Two prongs. For flat-out denial, use the IP-and-UA cross-check. Once you've locked out the ones that don't belong, you can safely leave the rest to robots.txt.

:: detour to check ::

Version 1:
[help.yandex.com...]
All Yandex robots have names ending in “yandex.ru”, “yandex.net” or “yandex.com”. If the host's name has a different ending the robot does not belong to Yandex


Version 2:
[help.yandex.com...]
There are many IP addresses that Yandex robots can originate from, and these IP addresses are subject to change. We are therefore unable to offer a list of IP addresses and we do not recommend using a filter based on IP addresses.

incrediBILL

1:32 pm on Jul 25, 2014 (gmt 0)

WebmasterWorld Administrator incredibill is a WebmasterWorld Top Contributor of All Time 10+ Year Member Top Contributors Of The Month



you can safely leave the rest to robots.txt.


Robots.txt is hardly 'safe', even with Google. I might post a thread about that in the robots.txt forum and start a small riot later, but i digress.

Only if you're using a robots.txt validation script that validates all inbound requests against my robots.txt file, otherwise robots.txt overall is a joke, even from the "valid" search engines.

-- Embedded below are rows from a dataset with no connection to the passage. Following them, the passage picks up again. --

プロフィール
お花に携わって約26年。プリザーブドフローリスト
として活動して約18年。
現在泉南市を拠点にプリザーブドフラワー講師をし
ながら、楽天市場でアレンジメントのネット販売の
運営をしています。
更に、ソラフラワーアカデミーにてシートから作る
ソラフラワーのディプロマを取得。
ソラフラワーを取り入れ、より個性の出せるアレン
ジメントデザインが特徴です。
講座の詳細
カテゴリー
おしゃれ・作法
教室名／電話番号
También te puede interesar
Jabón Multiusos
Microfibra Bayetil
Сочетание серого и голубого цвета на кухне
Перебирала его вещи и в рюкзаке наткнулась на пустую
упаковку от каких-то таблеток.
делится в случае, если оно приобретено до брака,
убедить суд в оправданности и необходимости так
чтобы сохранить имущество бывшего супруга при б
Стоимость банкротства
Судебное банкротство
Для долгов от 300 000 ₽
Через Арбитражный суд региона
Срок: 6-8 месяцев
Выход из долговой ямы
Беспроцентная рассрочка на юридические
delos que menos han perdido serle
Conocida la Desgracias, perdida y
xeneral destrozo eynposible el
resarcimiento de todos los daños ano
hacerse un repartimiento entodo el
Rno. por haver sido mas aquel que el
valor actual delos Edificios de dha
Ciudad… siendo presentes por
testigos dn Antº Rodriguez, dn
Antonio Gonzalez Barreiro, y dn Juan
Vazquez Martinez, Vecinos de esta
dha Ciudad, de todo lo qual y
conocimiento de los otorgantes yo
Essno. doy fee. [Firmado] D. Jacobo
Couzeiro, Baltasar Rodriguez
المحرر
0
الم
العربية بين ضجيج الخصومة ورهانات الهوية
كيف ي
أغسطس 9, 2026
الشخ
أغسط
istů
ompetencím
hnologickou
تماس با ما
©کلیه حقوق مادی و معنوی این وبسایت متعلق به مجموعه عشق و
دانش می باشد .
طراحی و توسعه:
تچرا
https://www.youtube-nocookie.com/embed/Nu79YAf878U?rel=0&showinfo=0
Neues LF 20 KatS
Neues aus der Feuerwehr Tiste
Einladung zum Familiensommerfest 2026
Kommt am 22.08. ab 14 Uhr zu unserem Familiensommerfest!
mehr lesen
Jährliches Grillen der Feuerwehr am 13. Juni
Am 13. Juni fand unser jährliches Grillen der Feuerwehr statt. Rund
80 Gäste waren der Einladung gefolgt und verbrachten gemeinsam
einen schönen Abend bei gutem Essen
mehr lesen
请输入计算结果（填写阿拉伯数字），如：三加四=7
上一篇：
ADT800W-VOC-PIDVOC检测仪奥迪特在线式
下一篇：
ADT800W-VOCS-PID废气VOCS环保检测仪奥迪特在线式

I took a PHP robots.txt script used by scraper routines to process robots.txt and reversed it so all inbound requests to a site run through the same code.

Simply point the code at your robots.txt file and feed it the inbound user agent and requested page and it spits out whether it's allowed or denied, and suddenly robots.txt has actual teeth and can respond with a 403 forbidden.

Cute, eh?

Overall, the real Yandex seems to behave properly with the exception some have mentioned that if it's 100% blocked it throws a tantrum banging on robots.txt all day long waiting for you to change your mind.

They aren't the only spider that throws a robots.txt denial tantrum either, one of many.